I think the idea is that if you're given an improperly configured restricted shell/command access, you can use any of the listed tools to gain access to some subset of what that user would normally have access to in an unrestricted environment.

A very simple version of this would be if you set a user's default shell to "rbash" but the user can just run "bash" to get a real shell.

Maybe sudoers is configured to allow you to run base64 as root. Why would someone do this? No idea. But if you are in such a situation, now you know how to bypass the intended permissions and read any file on the system.

Or maybe you give Claude Code permission to run `base64` without review without realizing this lets it read any file, including maybe your secrets in .env or something.

...or something that runs CGI commands. Bash scripts are like the glue of the internet, and many of them are poorly-written. Tons of stuff still runs on PHP or relies on little Python cron jobs behind the scenes. A lot of the way this stuff works depends on being able to chain vulns together...an unescaped query to a database that gets piped to a nightly cron job to sync or backup something becomes an attack vector.

But that sort of access is only a social engineer away. People still click on stuff in emails, or run commands because a computer says so.

You might have WiFi access to mtr, allowing you to traceroute as root but not launch a shell or read files. But with these tools you can escalate.

Like it says in the preamble on the site, don't think of this as a collection of exploits, but rather as a compendium of knowledge about escalation techniques for use in emergencies.

I can't tell you how many times I burned my fingers as a young Unix developer in the 80's by untar'ing things wrongly, or fat-fingering an 'rm -rf /' and thus having a running system that will be catastrophic if I don't fix it before reboot, shell still active and .. what do? Consult this list of great advice and use it to rebuild the system and/or do things that need to be done that otherwise wouldn't be possible ..

GTFOBins is not just for hacking. Its also for system repair and recovery. I'd be as likely to consult this knowledge base after a hacker attack as before, if not more ..

Not just shell access, but the server would need to be configured to also enable your user to run any of these binaries as root (such as an administrator putting them in the sudoers file).

So they're a pretty niche attack vector, and oftentimes crop up as a result of lazy/incompetent sysadmins.

You need initial access. This is just a list of tools you can use if you can't spawn a standard interactive shell, for whatever reason.

It doesn't make it easier to "hack" servers, it's just a list of things that you could use once you're already inside.

I think docker was used for these things before.

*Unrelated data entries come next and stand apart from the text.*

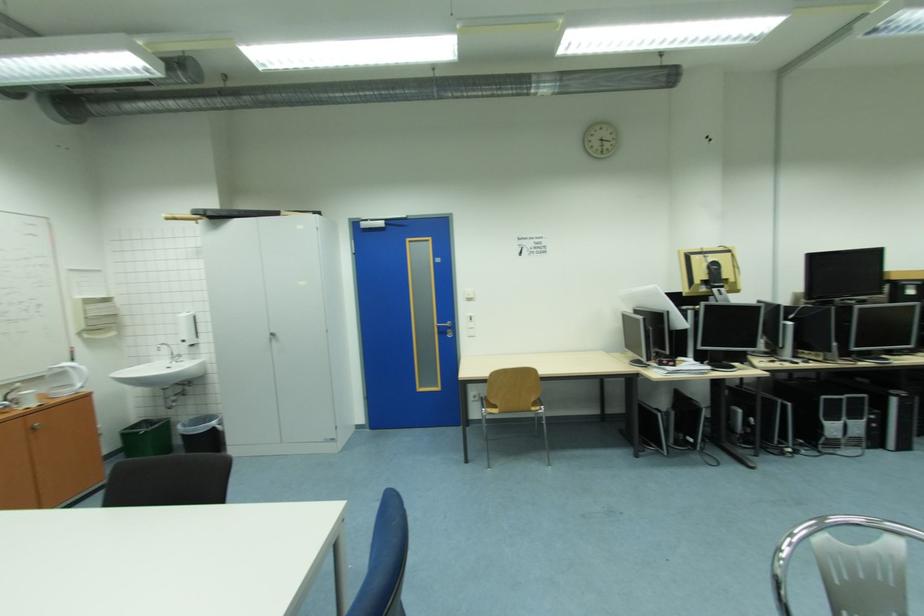
Where would you lift the green trash can? Please return your answer as a coordinate pair (x, y).

(147, 438)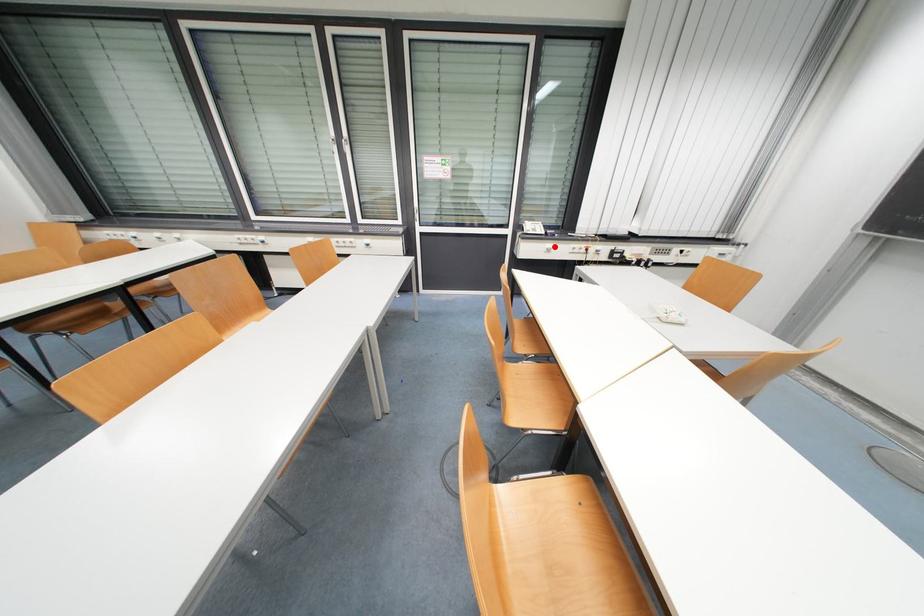
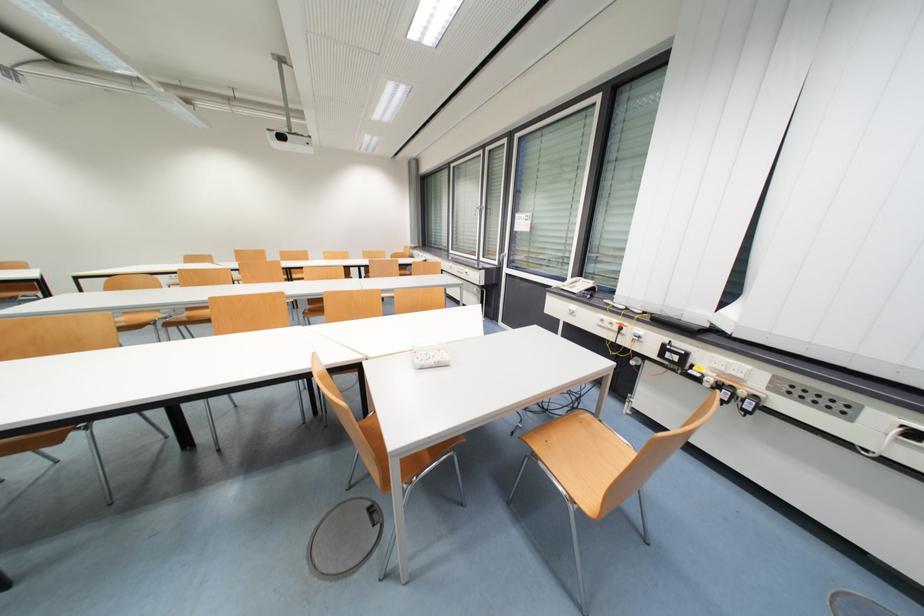
In the second image, find the point that corresponds to the highlighted location in the first image.

(578, 309)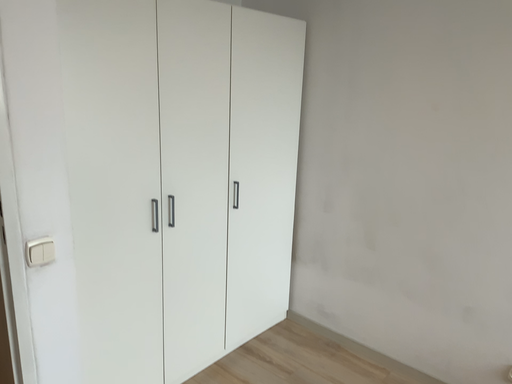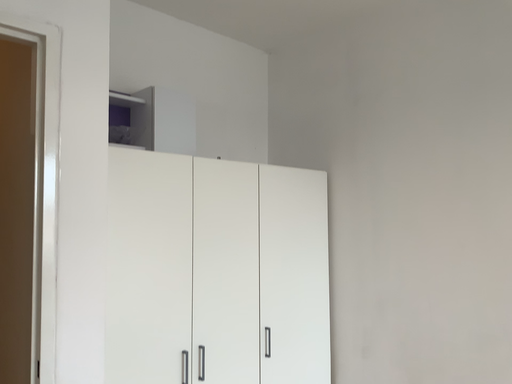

I remember some big service had secrets in env vars and a shell access inside the docker image from a npm post install script let them evacuate these secrets

It's only relevant as a privilege escalation vector when you're able to execute those programs as root, but don't otherwise have root access on the server.

It's a pretty niche circumstance. Unless an admin allows users on a server to execute some of these random types of binaries as root, it's not going to be a concern. And, if it wasn't already obvious, distros are almost never configured this way OOTB

Because you have to have shell access to the server to use any of these.

In certain circumstances, they might be :-)

But you can't "hack a server" using just these techniques: they would be a (small) part of a chain of exploits.

You learn the most random ways to abuse program features, one I still remember because of how long it took to figure it out was an htb box that (after a long exploitation path) used NTFS ADS to hide the flag within the alternate stream in a decoy file; and of course the normal way to extract the stream was disabled so had to do some black magic with other binaries to get it

I don't think I've used any of these in a CTF tbh

Huh? How does that work exactly? I've heard of /proc fuckery before but didn't know you could disable aslr with it.